Last week, the EFCC in a war of words on Twitter with an activist, Segun Awosanya, demanded a petition to probe the former governor over the bullion vans entering his residence. This is despite quoting a section of its act, Section 7 (1) (b) of EFCC Establishment Act, 2004, that empowers it to probe citizens said to be living above their source of income without being petitioned.
Although Mr Awosanya said submitting a petition on the issue is a waste of time because previous ones he had earlier submitted were yet to be attended to, another activist, Deji Adeyanju, took up the challenge.

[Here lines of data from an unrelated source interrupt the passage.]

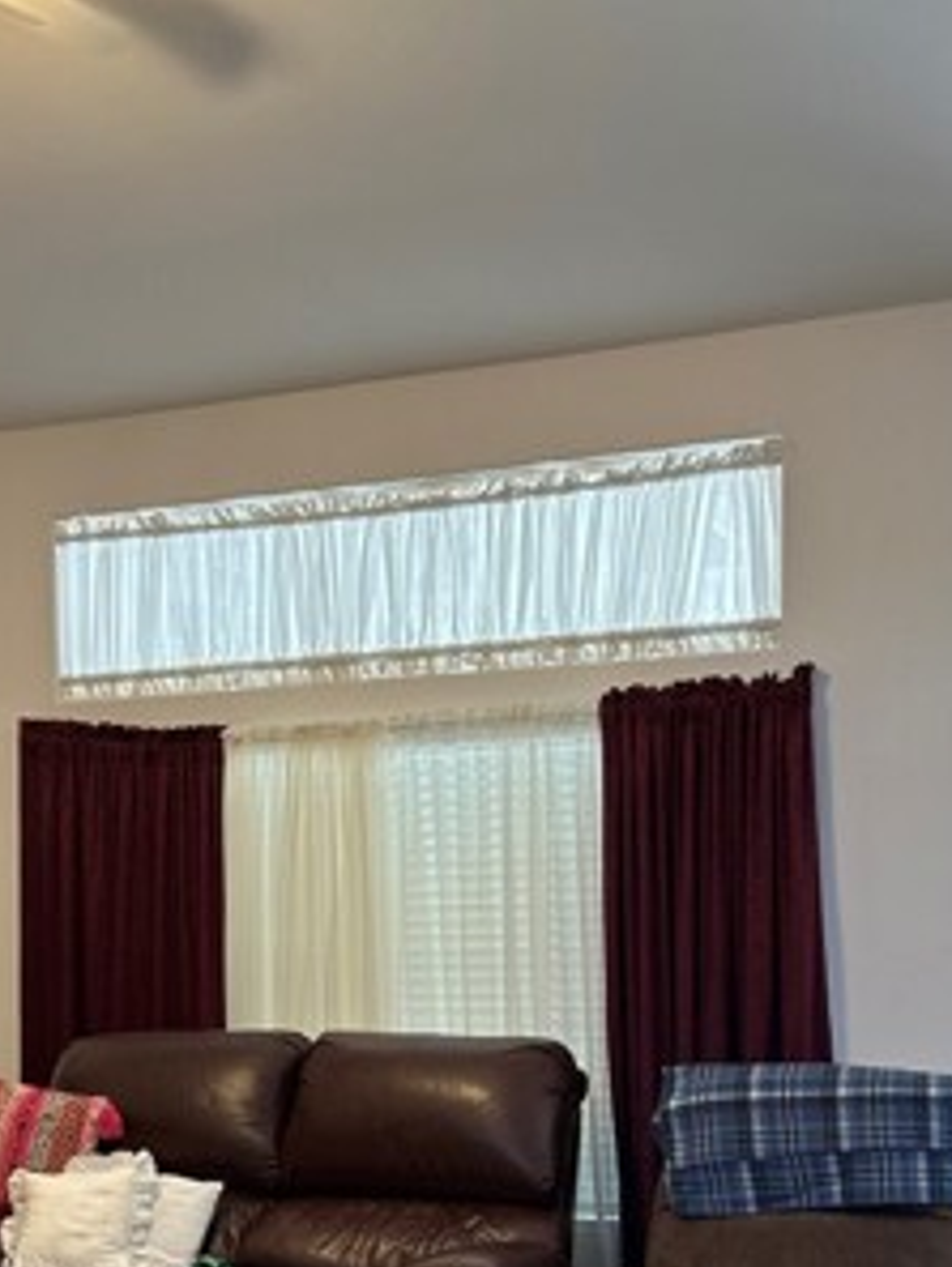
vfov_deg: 33.3
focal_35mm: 56
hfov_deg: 26.1
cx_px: 508
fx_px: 2052
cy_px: 1015
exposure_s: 1/120
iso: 100
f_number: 1.5
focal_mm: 5.7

Mr Adeyanju, who heads a civil society organization, Concerned Nigerians, promised to visit the headquarters of the anti-graft agency on Friday. When he appeared on the road leading to the office of the EFCC, gun-wielding security personnel attached to the commission harassed him and his delegation which included journalists from various media houses.
In a confrontation that lasted for minutes, the activist accused the security personnel of not doing what is right.

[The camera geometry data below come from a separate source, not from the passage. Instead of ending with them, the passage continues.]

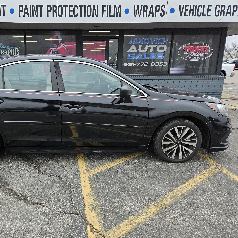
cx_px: 63
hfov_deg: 52.0
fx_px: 233
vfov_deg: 54.0
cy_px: 119
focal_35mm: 30
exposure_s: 1/120
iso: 25
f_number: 1.8
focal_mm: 5.4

“You will not do the right thing. You will come and be harassing ordinary citizens,” Mr Adeyanju alleged.
“Why would you tell me to leave this place? The harassment is too much. This is a public institution,” he said.
The mission was finally successful and documents showed the office of the acting chairman of the commission, Ibrahim Magu, received the petition.
The petition queried why a private citizen like the former governor should be seen living above his means of livelihood.
It was signed by Adeyanju, Ariyo-Dare Atoye of the Coalition in Defence of Nigerian Democracy and Constitution; and Adebayo Raphael of the Free Nigeria Movement.
“To the best of our knowledge, Mr Bola Ahmed Tinubu is a private citizen who ordinarily should not be seen with a convoy of bullion vans,” the document sighted by TODAY POLITICS said.
“The questions begging for answers are: What are bullion vans doing in the house of Asiwaju Bola Ahmed Tinubu? Who owns the content, believing to be cash in the bullion vans that were seen entering the house of Bola Ahmed Tinubu on the eve of Nigerian presidential elections?
“Has the commission, based on its core mandates, investigated the source of the Bullion Vans? Is Bola Ahmed Tinubu’s house, now a bank where Bullion Vans now take money to?” it queried.